Terry O’Connor points to a vacant plot of land overgrown with weeds as he outlines his Chinese employers’ A$1bn-plus investment plan for Darwin, a city in Australia’s sparsely populated far north.
“Work should begin here on a luxury resort by year’s end,” says the chief executive of Darwin Port — a sprawling collection of quays, land and buildings bought in 2015 by Landbridge, a Chinese company founded by billionaire Ye Cheng.
The acquisition is part of what KPMG says is a A$30bn (US$23bn) Australian spending splurge by Chinese investors over the past two years, which has helped the nation’s economy prosper despite the end of a once-in-a-generation mining boom.

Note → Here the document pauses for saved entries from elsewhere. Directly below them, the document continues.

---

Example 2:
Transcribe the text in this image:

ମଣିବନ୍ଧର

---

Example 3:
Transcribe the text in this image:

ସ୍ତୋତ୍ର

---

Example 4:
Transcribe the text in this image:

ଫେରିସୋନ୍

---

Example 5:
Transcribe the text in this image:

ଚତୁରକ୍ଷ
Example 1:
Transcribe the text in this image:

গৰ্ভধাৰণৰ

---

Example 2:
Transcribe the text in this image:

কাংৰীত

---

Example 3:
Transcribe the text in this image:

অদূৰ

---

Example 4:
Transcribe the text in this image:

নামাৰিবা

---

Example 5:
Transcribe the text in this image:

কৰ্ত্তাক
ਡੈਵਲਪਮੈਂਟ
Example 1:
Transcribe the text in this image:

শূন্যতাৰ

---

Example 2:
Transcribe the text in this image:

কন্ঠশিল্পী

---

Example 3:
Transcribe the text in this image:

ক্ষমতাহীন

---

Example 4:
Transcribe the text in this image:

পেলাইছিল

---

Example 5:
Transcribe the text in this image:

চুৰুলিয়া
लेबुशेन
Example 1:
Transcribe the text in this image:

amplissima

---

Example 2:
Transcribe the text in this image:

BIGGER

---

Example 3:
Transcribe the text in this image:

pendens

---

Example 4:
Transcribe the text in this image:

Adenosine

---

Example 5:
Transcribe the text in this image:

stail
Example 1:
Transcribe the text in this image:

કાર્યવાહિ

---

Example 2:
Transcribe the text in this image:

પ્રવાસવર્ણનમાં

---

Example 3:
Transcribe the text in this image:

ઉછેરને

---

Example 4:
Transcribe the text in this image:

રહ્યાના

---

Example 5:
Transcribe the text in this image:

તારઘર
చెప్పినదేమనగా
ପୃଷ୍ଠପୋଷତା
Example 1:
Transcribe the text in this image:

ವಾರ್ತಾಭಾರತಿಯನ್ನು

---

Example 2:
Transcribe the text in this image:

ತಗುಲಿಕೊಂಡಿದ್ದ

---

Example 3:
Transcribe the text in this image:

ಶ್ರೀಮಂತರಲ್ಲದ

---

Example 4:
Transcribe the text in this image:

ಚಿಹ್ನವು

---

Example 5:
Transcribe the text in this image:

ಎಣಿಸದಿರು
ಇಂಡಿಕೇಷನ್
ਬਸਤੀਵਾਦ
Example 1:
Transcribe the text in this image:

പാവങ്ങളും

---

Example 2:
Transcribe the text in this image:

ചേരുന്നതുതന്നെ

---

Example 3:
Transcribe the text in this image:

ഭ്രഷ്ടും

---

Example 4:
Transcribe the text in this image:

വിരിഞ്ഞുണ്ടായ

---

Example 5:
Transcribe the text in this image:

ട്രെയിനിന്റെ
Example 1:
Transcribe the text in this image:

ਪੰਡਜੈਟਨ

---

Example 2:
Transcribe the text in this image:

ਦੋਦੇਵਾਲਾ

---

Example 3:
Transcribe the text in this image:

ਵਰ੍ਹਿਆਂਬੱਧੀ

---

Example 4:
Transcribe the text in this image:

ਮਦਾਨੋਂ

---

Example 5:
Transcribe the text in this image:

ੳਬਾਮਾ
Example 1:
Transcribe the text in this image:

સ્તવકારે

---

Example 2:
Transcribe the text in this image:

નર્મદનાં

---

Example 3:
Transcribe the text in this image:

State governments and industry have welcomed the cash infusion, which is supporting jobs and investment, but the federal government has become increasingly wary of Chinese companies’ appetite for critical infrastructure such as ports, power networks and gas pipelines following controversy linked to the sale of the port.
Darwin, the capital of Northern Territory, hosts a military base used by US Marines — prompting former President Barack Obama to raise Washington’s concerns about the Landbridge acquisition directly with Malcolm Turnbull, Australia’s prime minister.

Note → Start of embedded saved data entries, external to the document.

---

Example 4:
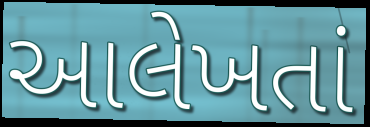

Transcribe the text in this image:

આલેખતાં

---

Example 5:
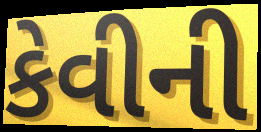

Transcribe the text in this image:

કેવીની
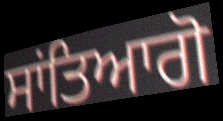
ਸਾਂਤਿਆਗੋ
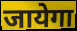
जायेगा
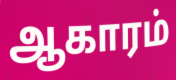
ஆகாரம்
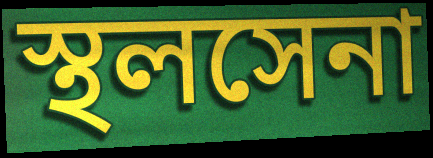
স্থলসেনা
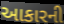
આકારની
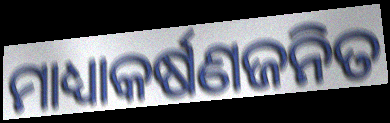
ମାଧ୍ୟାକର୍ଷଣଜନିତ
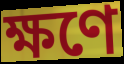
ক্ষণে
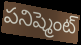
పనిష్మెంట్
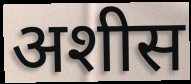
अशीस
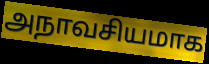
அநாவசியமாக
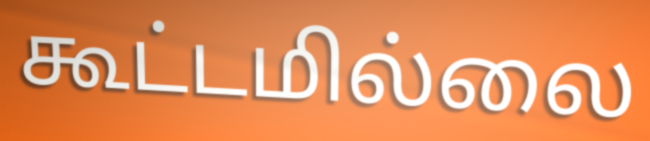
கூட்டமில்லை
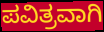
ಪವಿತ್ರವಾಗಿ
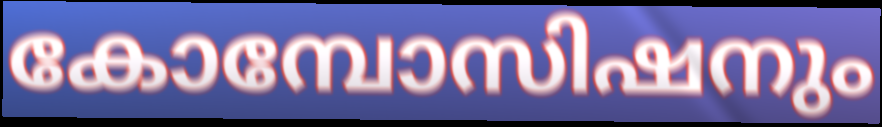
കോമ്പോസിഷനും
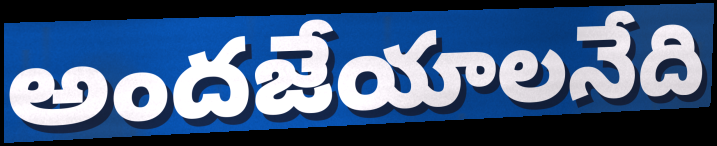
అందజేయాలనేది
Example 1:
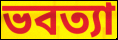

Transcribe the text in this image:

ভবত্যা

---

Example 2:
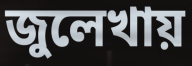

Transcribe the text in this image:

জুলেখায়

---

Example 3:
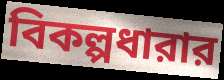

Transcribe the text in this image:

বিকল্পধারার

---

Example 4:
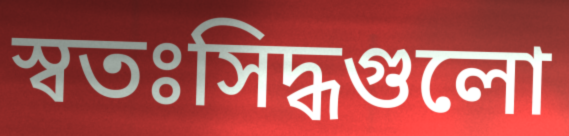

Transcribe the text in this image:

স্বতঃসিদ্ধগুলো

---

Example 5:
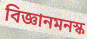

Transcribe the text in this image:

বিজ্ঞানমনস্ক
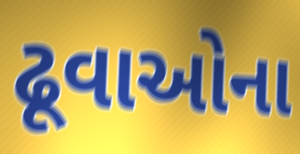
ઢૂવાઓના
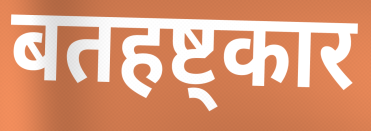
बतहष्ट्कार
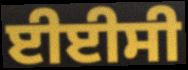
ਈਈਸੀ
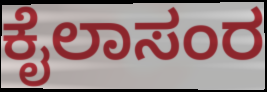
ಕೈಲಾಸಂರ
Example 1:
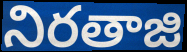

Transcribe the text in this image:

నిరతాజి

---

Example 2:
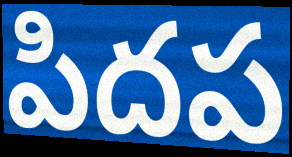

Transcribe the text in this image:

పిదప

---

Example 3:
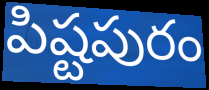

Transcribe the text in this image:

పిష్టపురం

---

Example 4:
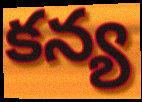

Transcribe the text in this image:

కన్య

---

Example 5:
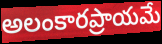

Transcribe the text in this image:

అలంకారప్రాయమే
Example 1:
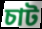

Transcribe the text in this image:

চাট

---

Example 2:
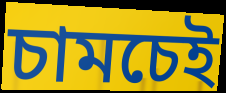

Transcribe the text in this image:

চামচেই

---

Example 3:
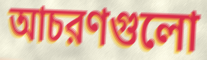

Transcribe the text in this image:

আচরণগুলো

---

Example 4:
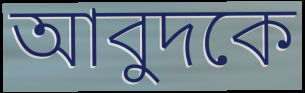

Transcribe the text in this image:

আবুদকে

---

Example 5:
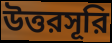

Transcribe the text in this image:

উত্তরসূরি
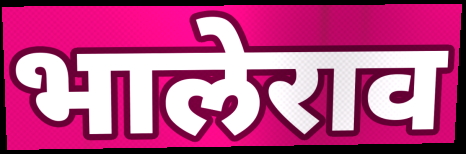
भालेराव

The Australian Strategic Policy Institute, a think-tank, has alleged that Landbridge has connections to the Chinese army and Communist party, and warned that the sale could damage US-Australia relations.

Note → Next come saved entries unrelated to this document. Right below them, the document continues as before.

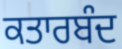
ਕਤਾਰਬੰਦ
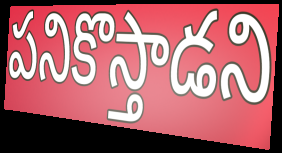
పనికొస్తాడని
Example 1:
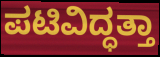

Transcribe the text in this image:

ಪಟಿವಿದ್ಧತ್ತಾ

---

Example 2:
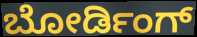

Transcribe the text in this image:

ಬೋರ್ಡಿಂಗ್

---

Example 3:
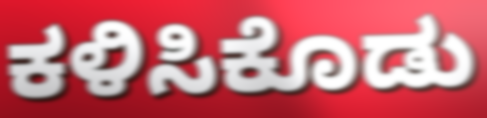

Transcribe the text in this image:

ಕಳಿಸಿಕೊಡು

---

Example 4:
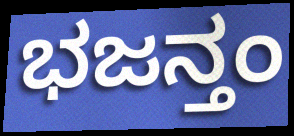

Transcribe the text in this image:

ಭಜನ್ತಂ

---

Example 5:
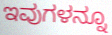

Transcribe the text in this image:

ಇವುಗಳನ್ನೂ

It has also questioned the financial strength of Landbridge, which is seeking a loan from the state-sponsored China Export-Import Bank following a series of failed bond issuances in 2015 and 2016.
“The port sale raises questions around access and future development of the port, as well as intelligence,” says Peter Jennings, Aspi director.
Landbridge rejects Aspi’s claims, saying they reflect a mood of “China panic” being whipped up by Australian media.